Real-time 2-photon imaging of mitochondrial function in perfused rat hearts subjected to ischemia/reperfusion

Abstract

BACKGROUND - Mitochondria play pivotal roles in cell death; the loss of mitochondrial membrane potential (ΔΨm) is the earliest event that commits the cell to death. Here, we report novel real-time imaging of ΔΨm in individual cardiomyocytes within perfused rat hearts using 2-photon laser-scanning microscopy, which has unique advantages over conventional confocal microscopy: greater tissue penetration and lower tissue toxicity. METHODS AND RESULTS - The Langendorff-perfused rat heart was loaded with a fluorescent indicator of ΔΨm, tetramethylrhodamine ethyl ester. Tetramethylrhodamine ethyl ester was excited with an 810-nm line of a Ti:sapphire laser, and its fluorescence in the heart cells was successfully visualized up to ≈50 μm from the epicardial surface. Taking advantage of this system, we monitored the spatiotemporal changes of ΔΨm in response to ischemia/reperfusion at the subcellular level. No-flow ischemia caused progressive ΔΨm loss and a more prominent ΔΨm loss on reperfusion.

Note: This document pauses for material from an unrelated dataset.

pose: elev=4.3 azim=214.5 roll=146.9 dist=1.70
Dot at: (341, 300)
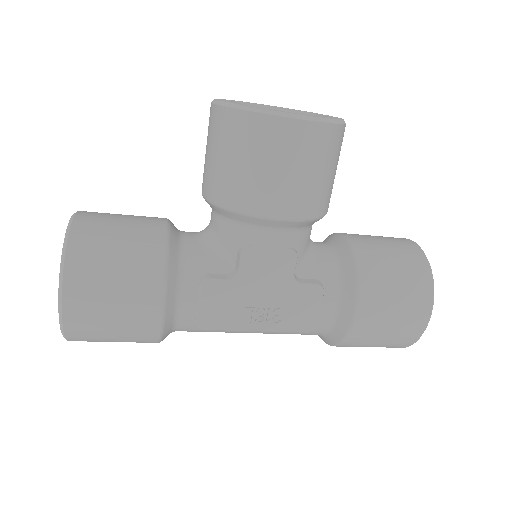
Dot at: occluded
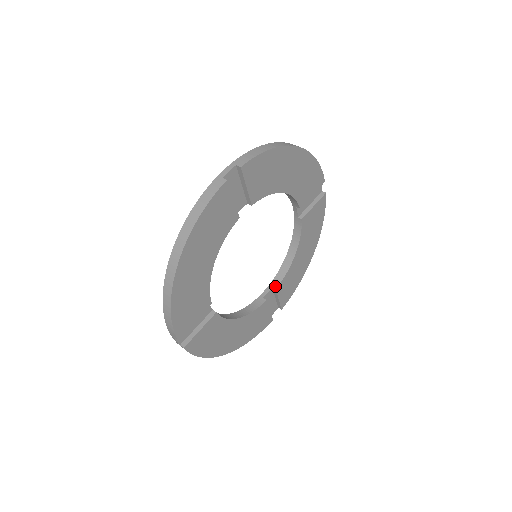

During ischemia/reperfusion, cells maintained a constant ΔΨm for the cell-to-cell specific period of latency, followed by a rapid, complete, and irreversible ΔΨm loss, and this process did not affect the neighboring cells. Within a cell, ΔΨm loss was initiated in a particular area of mitochondria and rapidly propagated along the longitudinal axis. These spatiotemporal changes in ΔΨm resulted in marked cellular and subcellular heterogeneity of mitochondrial function. Ischemic preconditioning reduced the number of cells undergoing ΔΨm loss, whereas cyclosporin A partially inhibited ΔΨm loss in each cell. CONCLUSIONS - Investigation of cellular responses in the natural environment will increase knowledge of ischemia/reperfusion injury and provide deeper insights into antiischemia/reperfusion therapy that targets mitochondria. © 2006 American Heart Association, Inc.